Trecho do documento >>
=-=-=-=-=

Atualizado: 28 de jan. de 2021


Hélio Cabral (atrás de Witzel, na foto) sabia que a água da Cedae seria contaminada pela geosmina / Divulgação

Por Luiz Augusto Erthal


Um ano depois da maior crise de abastecimento de água envolvendo a cidade do Rio de Janeiro e vários municípios da Baixada Fluminense, um ex-gestor do corpo técnico da Cedae confirmou nesta terça-feira, 26, ao TODA PALAVRA, que a contaminação da água tratada pelo sistema Guandu por geosmina foi decorrente de uma decisão direta e consciente do então presidente da companhia, Hélio Cabral.

Foi ele quem, em uma reunião do gabinete de crise na presidência da Cedae, no dia 9 de janeiro de 2020, com a presença de cerca de dez pessoas, contrariando os apelos de técnicos e especialistas, impediu a adoção do protocolo previsto nas normas do Comitê Gestor do Guandu para tais situações, que consiste na suspensão da captação temporária da água com o fechamento das comportas do sistema.

Uma cópia da ata da reunião, que contou com a participação de diretores e técnicos da companhia, além de especialistas e até professores universitários, foi fornecida ao Ministério Público estadual, que segue investigando o episódio. No documento, o item “manobra das comportas”, que dizia respeito à adoção do protocolo usual, aparece sem nenhuma deliberação.

Durante a reunião, que contou com a participação da fonte do jornal, Hélio Cabral foi por diversas vezes alertado sobre as consequências da contaminação da água pela geosmina e, segundo a mesma fonte, que por ainda pertencer aos quadros da companhia teve a identidade preservada, ele se manteve intransigente na decisão de não seguir o procedimento padrão para essas situações. “Isso eu não quero discutir”, repetiu o então presidente sempre que instado pelos outros participantes a suspender a captação de água contaminada por algas que produzem a geosmina.


A serviço da privatização

Hélio Cabral foi indicado para a presidência da Cedae pelo então governador Wilson Witzel - que hoje se encontra afastado do cargo e responde a um processo de impeachment na Assembleia Legislativa - com a missão de “preparar a privatização” da empresa, conforme declaração de Witzel à época.

Ao impedir que os técnicos responsáveis pela operação do sistema Guandu seguissem os protocolos usuais, mesmo sabendo que a qualidade da água fornecida à população estaria seriamente comprometida, Cabral estaria, na verdade, sabotando a companhia, cuja privatização foi uma imposição do governo federal para a recuperação fiscal do Estado do Rio, na opinião de técnicos e sindicalistas. Esse é, por exemplo, o entendimento do presidente do Sindicato dos Trabalhadores em Água e Esgoto de Niterói e Região (Sindagua-RJ), Ary Girota.

=-=-=-=-=

Dados exibidos >>
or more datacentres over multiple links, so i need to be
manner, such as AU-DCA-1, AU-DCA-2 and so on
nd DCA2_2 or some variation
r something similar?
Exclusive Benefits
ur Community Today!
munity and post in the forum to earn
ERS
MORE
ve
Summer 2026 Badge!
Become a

=-=-=-=-=

Suas tarefas >>
**A.** Indique se cada afirmação concorda com o trecho do documento, respondendo sim ou não e citando literalmente as palavras decisivas do trecho: (i) A reunião do gabinete de crise ocorreu em 9 de janeiro de 2020. (ii) Na ata, o item "manobra das comportas" aparece com uma deliberação favorável ao fechamento. (iii) Hélio Cabral foi indicado para a presidência da Cedae pelo então governador Wilson Witzel.
**B.** Organize todas as entradas em uma tabela Markdown com as colunas Nº e Linha, pondo em cada linha o número dela e o texto correspondente. Deixe de fora as linhas em branco.
O trecho do documento e as entradas são materiais independentes entre si.

Respostas por tarefa >>
**A.**
(i) Sim: "no dia 9 de janeiro de 2020".
(ii) Não: "o item “manobra das comportas”, que dizia respeito à adoção do protocolo usual, aparece sem nenhuma deliberação".
(iii) Sim: "Hélio Cabral foi indicado para a presidência da Cedae pelo então governador Wilson Witzel".

**B.**
| Nº | Linha |
|---|---|
| 1 | or more datacentres over multiple links, so i need to be |
| 2 | manner, such as AU-DCA-1, AU-DCA-2 and so on |
| 3 | nd DCA2_2 or some variation |
| 4 | r something similar? |
| 5 | Exclusive Benefits |
| 6 | ur Community Today! |
| 7 | munity and post in the forum to earn |
| 8 | ERS |
| 9 | MORE |
| 10 | ve |
| 11 | Summer 2026 Badge! |
| 12 | Become a |